Nearest Neighbors

We use a subset of the "Iris Plants Database" dataset (provided by WEKA, contained in the "iris.arff" file).

Each plant record (i.e., example) is represented by the 5 attributes.

SepalLength: the sepal length in cm.
SepalWidth: the sepal width in cm.
PetalLength: the petal length in cm.
PetalWidth: the petal width in cm.
Class: the classification attribute, with the possible values {Iris-setosa, Iris-versicolor, Iris-virginica}.

We want to predict the class for each of the following plants:

Plant #16. (SepalLength=4.6; SepalWidth=3.6; PetalLength=1.0; PetalWidth=0.2).
Plant #17. (SepalLength=6.1; SepalWidth=2.8; PetalLength=4.0; PetalWidth=1.3).
Plant #18. (SepalLength=7.7; SepalWidth=3.0; PetalLength=6.1; PetalWidth=2.3).

Part 1 - Manual Computation

Apply the Nearest Neighbor learning algorithm to classify the three to-be-predicted plants (i.e., Plants #16-18), to determine what kind of plant it is.

Try the three different values for the neighborhood size; i.e., k=1; 3; and 5. Use one of the geometry distance functions (e.g., Manhattan or Euclidean distance function).

For k=1, convert the data of the set of Plants #16-18 (together with their predicted class) into the ARFF format, and save it in the "plants_test1.arff" file.
For k=3, convert the data of the set of Plants #16-18 (together with their predicted class) into the ARFF format, and save it in the "plants_test2.arff" file.
For k=5, convert the data of the set of Plants #16-18 (together with their predicted class) into the ARFF format, and save it in the "plants_test3.arff" file.

Part 2 - Analysis with WEKA

Convert the dataset containing 15 examples (i.e., Plants #1-15) into the ARFF format (supported by WEKA), and save it in the "plants_train.arff" file.
Launch the WEKA tool, and then activate the "Explorer" environment.
Open the "plants_train" dataset (i.e., saved in the "plants_train.arff" file). - For each attribute and for each of its possible values, how many instances in each class have the feature value (i.e., the class distribution of the feature values)?

Go to the "Classify" tab.
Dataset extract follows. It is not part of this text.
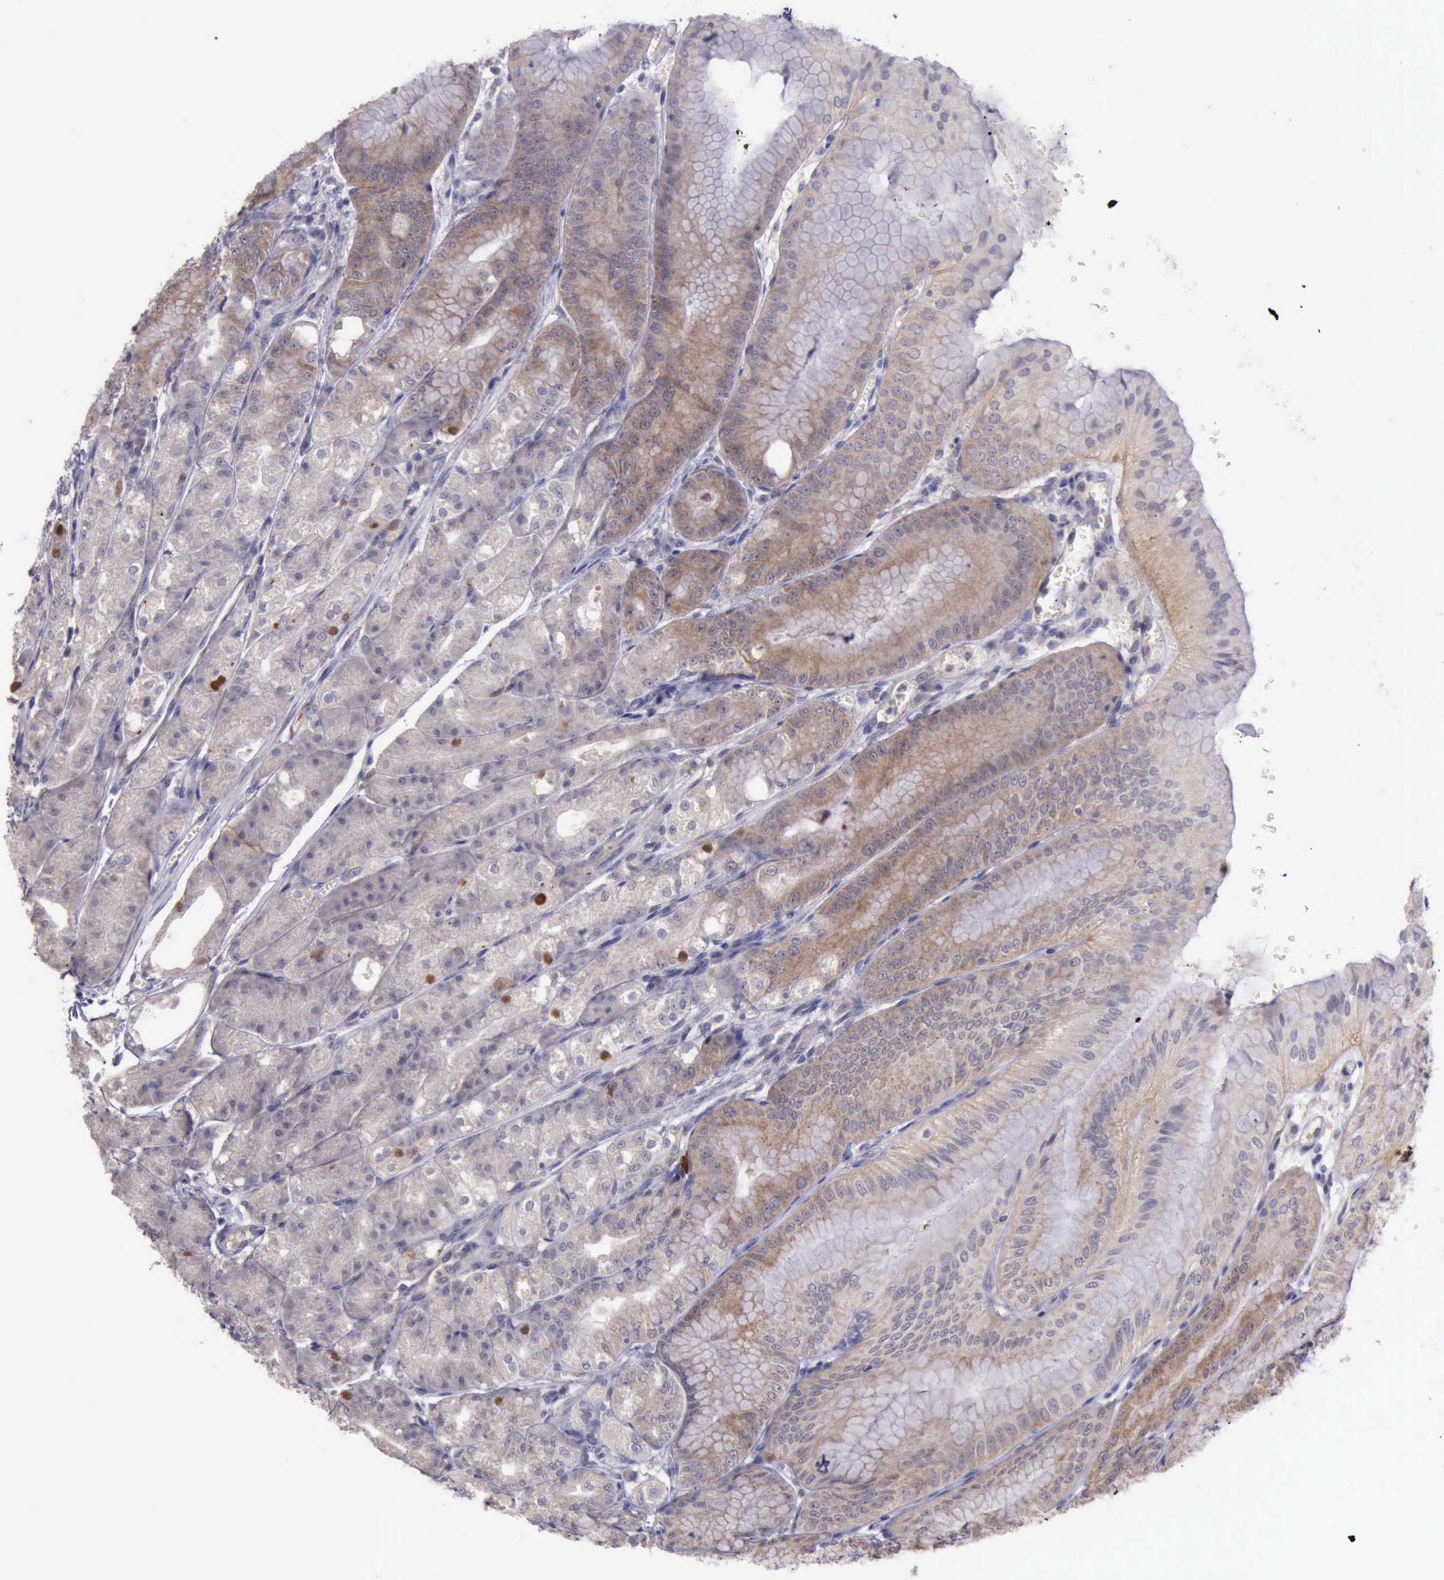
{"staining": {"intensity": "weak", "quantity": ">75%", "location": "cytoplasmic/membranous"}, "tissue": "stomach", "cell_type": "Glandular cells", "image_type": "normal", "snomed": [{"axis": "morphology", "description": "Normal tissue, NOS"}, {"axis": "topography", "description": "Stomach, lower"}], "caption": "Glandular cells exhibit low levels of weak cytoplasmic/membranous positivity in about >75% of cells in benign human stomach. (Stains: DAB (3,3'-diaminobenzidine) in brown, nuclei in blue, Microscopy: brightfield microscopy at high magnification).", "gene": "PLEK2", "patient": {"sex": "male", "age": 71}}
Select the IBk classifier. In the "Test options" panel select the "Supplied test set" option. Activate the nearby "Set..." button and locate the "plants_test1.arff" file. Run the classifier and observe the results shown in the "Classifier output" window.

- How many instances used for the training? How many for the test?
- How many instances are incorrectly classified?
- What is the MAE (mean absolute error) made by the learned classifier?
- What can you infer from the information shown in the Confusion Matrix?
- Visualize the errors made by the learned classifier. In the plot, how can you differentiate between the correctly and incorrectly classified instances? In the plot, how can you see the detailed information of an incorrectly classified instance?
- How can you save the learned classifier to a file?

Now, click on the "IBk - K 1 - W 0" label (i.e., close to the "Choose" button). Set KNN equal to 3 (i.e., to use the neighborhood size of 3), and then click the "OK" button to save the new setting. Activate the nearby "Set..." button and locate the "plants_test2.arff" file. Run the classifier and observe the results shown in the "Classifier output" window.

- How many instances are incorrectly classified?
- What is the MAE (mean absolute error) made by the learned classifier?
- What can you infer from the information shown in the Confusion Matrix?
- Visualize the errors made by the learned classifier. In the plot, how can you differentiate between the correctly and incorrectly classified instances? In the plot, how can you see the detailed information of an incorrectly classified instance?

Now, click on the "IBk - K 3 - W 0" label (i.e., close to the "Choose" button). Set KNN equal to 5 (i.e., to use the neighborhood size of 5), and then click the "OK" button to save the new setting. Activate the nearby "Set..." button and locate the "plants_test3.arff" file. Run the classifier and observe the results shown in the "Classifier output" window.

- How many instances are incorrectly classified?
- What is the MAE (mean absolute error) made by the learned classifier?
- What can you infer from the information shown in the Confusion Matrix?
- Visualize the errors made by the learned classifier. In the plot, how can you differentiate between the correctly and incorrectly classified instances? In the plot, how can you see the detailed information of an incorrectly classified instance?